◆ PROBLEM DETAILS ◆
Using the records below, repeat exactly the lines from the one holding "betragen unabhängig vom Lieferland pauschal" through the one holding "unmittelbar vor Abschluss der Bestellung", both ends included, and no others.

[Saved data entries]

* * *

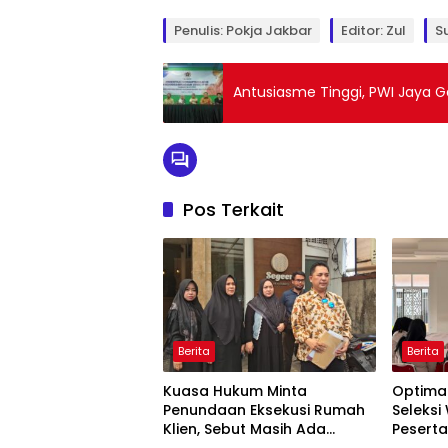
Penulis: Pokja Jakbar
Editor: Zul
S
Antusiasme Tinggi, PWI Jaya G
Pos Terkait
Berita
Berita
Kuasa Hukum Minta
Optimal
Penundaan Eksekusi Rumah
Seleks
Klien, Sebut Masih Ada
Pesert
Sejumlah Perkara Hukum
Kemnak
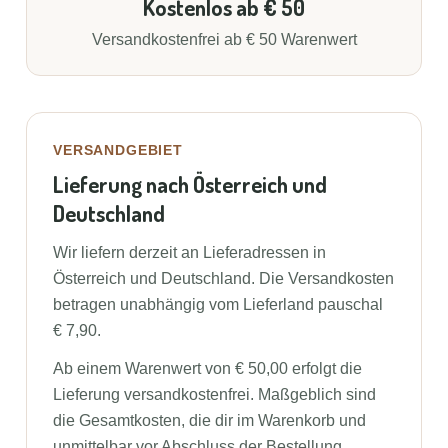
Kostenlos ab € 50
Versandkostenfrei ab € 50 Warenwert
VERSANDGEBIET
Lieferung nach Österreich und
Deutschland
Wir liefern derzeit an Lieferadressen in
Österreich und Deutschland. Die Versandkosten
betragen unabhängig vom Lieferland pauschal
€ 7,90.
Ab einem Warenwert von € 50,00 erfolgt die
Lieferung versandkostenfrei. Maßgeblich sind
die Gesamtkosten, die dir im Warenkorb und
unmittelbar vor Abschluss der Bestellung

* * *

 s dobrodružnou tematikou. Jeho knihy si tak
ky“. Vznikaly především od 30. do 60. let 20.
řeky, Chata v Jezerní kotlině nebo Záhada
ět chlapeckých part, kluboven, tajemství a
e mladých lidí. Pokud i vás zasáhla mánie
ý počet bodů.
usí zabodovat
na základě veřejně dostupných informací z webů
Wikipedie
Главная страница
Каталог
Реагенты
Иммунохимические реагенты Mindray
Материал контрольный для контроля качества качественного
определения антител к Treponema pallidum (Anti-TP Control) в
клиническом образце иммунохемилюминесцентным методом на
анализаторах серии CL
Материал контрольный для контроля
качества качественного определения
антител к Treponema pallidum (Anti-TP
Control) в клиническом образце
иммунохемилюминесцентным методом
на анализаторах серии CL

* * *

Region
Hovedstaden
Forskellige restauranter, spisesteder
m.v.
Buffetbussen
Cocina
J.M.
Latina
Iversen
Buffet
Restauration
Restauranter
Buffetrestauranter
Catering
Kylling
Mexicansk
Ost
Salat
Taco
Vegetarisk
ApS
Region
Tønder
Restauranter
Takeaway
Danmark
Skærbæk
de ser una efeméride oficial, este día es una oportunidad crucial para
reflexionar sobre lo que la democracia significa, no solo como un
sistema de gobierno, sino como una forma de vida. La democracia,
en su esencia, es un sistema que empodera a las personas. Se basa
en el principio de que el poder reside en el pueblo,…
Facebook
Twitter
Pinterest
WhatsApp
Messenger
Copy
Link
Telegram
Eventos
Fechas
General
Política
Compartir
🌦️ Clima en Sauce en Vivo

* * *

◆ SOLUTION TO THE PROBLEM ◆
betragen unabhängig vom Lieferland pauschal
€ 7,90.
Ab einem Warenwert von € 50,00 erfolgt die
Lieferung versandkostenfrei. Maßgeblich sind
die Gesamtkosten, die dir im Warenkorb und
unmittelbar vor Abschluss der Bestellung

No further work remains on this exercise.